What you have to do: The response must contain the complete data, printed exactly.

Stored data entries
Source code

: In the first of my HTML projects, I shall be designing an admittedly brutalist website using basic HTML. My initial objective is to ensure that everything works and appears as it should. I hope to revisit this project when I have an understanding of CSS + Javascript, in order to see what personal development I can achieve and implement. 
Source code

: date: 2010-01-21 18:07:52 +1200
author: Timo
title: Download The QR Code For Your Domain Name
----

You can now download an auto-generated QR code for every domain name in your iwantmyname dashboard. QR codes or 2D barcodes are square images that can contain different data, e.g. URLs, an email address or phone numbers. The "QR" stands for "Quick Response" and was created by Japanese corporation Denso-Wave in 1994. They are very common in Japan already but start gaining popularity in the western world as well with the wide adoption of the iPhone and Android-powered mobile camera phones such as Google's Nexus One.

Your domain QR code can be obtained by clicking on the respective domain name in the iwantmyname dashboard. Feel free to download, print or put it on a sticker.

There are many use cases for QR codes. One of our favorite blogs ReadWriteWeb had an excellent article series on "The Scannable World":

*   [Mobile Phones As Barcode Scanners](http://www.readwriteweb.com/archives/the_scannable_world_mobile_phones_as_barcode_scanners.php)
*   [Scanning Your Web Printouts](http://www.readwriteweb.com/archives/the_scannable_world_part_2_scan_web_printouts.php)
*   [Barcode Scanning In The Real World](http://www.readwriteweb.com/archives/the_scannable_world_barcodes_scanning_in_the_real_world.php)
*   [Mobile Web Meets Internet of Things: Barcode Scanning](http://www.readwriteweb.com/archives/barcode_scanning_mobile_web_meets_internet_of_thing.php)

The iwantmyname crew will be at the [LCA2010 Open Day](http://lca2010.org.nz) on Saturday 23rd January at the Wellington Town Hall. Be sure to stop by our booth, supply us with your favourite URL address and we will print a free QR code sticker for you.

Your solution:
Source code

: In the first of my HTML projects, I shall be designing an admittedly brutalist website using basic HTML. My initial objective is to ensure that everything works and appears as it should. I hope to revisit this project when I have an understanding of CSS + Javascript, in order to see what personal development I can achieve and implement. 
Source code

: date: 2010-01-21 18:07:52 +1200
author: Timo
title: Download The QR Code For Your Domain Name
----

You can now download an auto-generated QR code for every domain name in your iwantmyname dashboard. QR codes or 2D barcodes are square images that can contain different data, e.g. URLs, an email address or phone numbers. The "QR" stands for "Quick Response" and was created by Japanese corporation Denso-Wave in 1994. They are very common in Japan already but start gaining popularity in the western world as well with the wide adoption of the iPhone and Android-powered mobile camera phones such as Google's Nexus One.

Your domain QR code can be obtained by clicking on the respective domain name in the iwantmyname dashboard. Feel free to download, print or put it on a sticker.

There are many use cases for QR codes. One of our favorite blogs ReadWriteWeb had an excellent article series on "The Scannable World":

*   [Mobile Phones As Barcode Scanners](http://www.readwriteweb.com/archives/the_scannable_world_mobile_phones_as_barcode_scanners.php)
*   [Scanning Your Web Printouts](http://www.readwriteweb.com/archives/the_scannable_world_part_2_scan_web_printouts.php)
*   [Barcode Scanning In The Real World](http://www.readwriteweb.com/archives/the_scannable_world_barcodes_scanning_in_the_real_world.php)
*   [Mobile Web Meets Internet of Things: Barcode Scanning](http://www.readwriteweb.com/archives/barcode_scanning_mobile_web_meets_internet_of_thing.php)

The iwantmyname crew will be at the [LCA2010 Open Day](http://lca2010.org.nz) on Saturday 23rd January at the Wellington Town Hall. Be sure to stop by our booth, supply us with your favourite URL address and we will print a free QR code sticker for you.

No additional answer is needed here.